Aim of the task:
Please copy out the entries below exactly, beginning with the line that contains "sous-estimée. Elles sont" and ending with the line that contains "Feliratkozás a napi hírlevélre", and include nothing outside that span.
Content starts
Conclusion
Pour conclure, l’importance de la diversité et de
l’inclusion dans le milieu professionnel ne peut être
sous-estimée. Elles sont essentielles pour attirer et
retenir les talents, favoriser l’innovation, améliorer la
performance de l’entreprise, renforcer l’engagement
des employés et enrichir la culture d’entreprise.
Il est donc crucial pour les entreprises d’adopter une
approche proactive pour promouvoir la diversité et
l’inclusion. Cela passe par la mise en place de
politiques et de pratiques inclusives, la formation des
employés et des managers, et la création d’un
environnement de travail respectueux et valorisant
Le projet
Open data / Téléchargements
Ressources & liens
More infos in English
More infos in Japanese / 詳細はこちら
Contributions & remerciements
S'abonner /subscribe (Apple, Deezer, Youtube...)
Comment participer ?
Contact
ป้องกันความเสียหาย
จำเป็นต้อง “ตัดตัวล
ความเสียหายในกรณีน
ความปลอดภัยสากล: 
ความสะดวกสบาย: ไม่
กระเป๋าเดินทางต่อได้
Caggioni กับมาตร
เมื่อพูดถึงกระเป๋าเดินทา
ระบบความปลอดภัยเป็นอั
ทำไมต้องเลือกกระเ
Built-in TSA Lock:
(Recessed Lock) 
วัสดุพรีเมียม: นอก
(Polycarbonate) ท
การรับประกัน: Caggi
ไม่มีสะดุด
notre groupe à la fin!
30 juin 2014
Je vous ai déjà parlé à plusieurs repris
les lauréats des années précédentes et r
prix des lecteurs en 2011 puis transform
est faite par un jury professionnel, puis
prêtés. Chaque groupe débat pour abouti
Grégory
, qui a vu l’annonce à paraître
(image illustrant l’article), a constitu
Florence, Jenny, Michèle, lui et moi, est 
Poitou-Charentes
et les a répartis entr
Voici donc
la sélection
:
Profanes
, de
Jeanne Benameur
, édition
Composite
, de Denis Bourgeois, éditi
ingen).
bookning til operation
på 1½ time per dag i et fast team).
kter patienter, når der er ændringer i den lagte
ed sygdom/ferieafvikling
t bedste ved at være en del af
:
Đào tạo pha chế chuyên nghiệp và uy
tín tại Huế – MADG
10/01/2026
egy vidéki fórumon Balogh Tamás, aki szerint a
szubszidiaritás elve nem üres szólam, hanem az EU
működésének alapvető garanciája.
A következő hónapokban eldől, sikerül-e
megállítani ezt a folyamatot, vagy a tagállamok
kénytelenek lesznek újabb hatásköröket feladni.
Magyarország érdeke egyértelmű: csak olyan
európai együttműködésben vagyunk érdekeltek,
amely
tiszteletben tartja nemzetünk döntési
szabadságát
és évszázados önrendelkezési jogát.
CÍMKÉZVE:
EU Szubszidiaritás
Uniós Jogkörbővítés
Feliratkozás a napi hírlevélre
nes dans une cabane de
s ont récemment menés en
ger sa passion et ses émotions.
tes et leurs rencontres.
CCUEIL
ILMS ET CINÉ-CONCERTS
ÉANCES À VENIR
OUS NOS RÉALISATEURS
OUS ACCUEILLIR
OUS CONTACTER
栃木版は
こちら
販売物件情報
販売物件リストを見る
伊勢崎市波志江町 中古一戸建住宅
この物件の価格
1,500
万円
Content ends
Task output:
sous-estimée. Elles sont essentielles pour attirer et
retenir les talents, favoriser l’innovation, améliorer la
performance de l’entreprise, renforcer l’engagement
des employés et enrichir la culture d’entreprise.
Il est donc crucial pour les entreprises d’adopter une
approche proactive pour promouvoir la diversité et
l’inclusion. Cela passe par la mise en place de
politiques et de pratiques inclusives, la formation des
employés et des managers, et la création d’un
environnement de travail respectueux et valorisant
Le projet
Open data / Téléchargements
Ressources & liens
More infos in English
More infos in Japanese / 詳細はこちら
Contributions & remerciements
S'abonner /subscribe (Apple, Deezer, Youtube...)
Comment participer ?
Contact
ป้องกันความเสียหาย
จำเป็นต้อง “ตัดตัวล
ความเสียหายในกรณีน
ความปลอดภัยสากล: 
ความสะดวกสบาย: ไม่
กระเป๋าเดินทางต่อได้
Caggioni กับมาตร
เมื่อพูดถึงกระเป๋าเดินทา
ระบบความปลอดภัยเป็นอั
ทำไมต้องเลือกกระเ
Built-in TSA Lock:
(Recessed Lock) 
วัสดุพรีเมียม: นอก
(Polycarbonate) ท
การรับประกัน: Caggi
ไม่มีสะดุด
notre groupe à la fin!
30 juin 2014
Je vous ai déjà parlé à plusieurs repris
les lauréats des années précédentes et r
prix des lecteurs en 2011 puis transform
est faite par un jury professionnel, puis
prêtés. Chaque groupe débat pour abouti
Grégory
, qui a vu l’annonce à paraître
(image illustrant l’article), a constitu
Florence, Jenny, Michèle, lui et moi, est 
Poitou-Charentes
et les a répartis entr
Voici donc
la sélection
:
Profanes
, de
Jeanne Benameur
, édition
Composite
, de Denis Bourgeois, éditi
ingen).
bookning til operation
på 1½ time per dag i et fast team).
kter patienter, når der er ændringer i den lagte
ed sygdom/ferieafvikling
t bedste ved at være en del af
:
Đào tạo pha chế chuyên nghiệp và uy
tín tại Huế – MADG
10/01/2026
egy vidéki fórumon Balogh Tamás, aki szerint a
szubszidiaritás elve nem üres szólam, hanem az EU
működésének alapvető garanciája.
A következő hónapokban eldől, sikerül-e
megállítani ezt a folyamatot, vagy a tagállamok
kénytelenek lesznek újabb hatásköröket feladni.
Magyarország érdeke egyértelmű: csak olyan
európai együttműködésben vagyunk érdekeltek,
amely
tiszteletben tartja nemzetünk döntési
szabadságát
és évszázados önrendelkezési jogát.
CÍMKÉZVE:
EU Szubszidiaritás
Uniós Jogkörbővítés
Feliratkozás a napi hírlevélre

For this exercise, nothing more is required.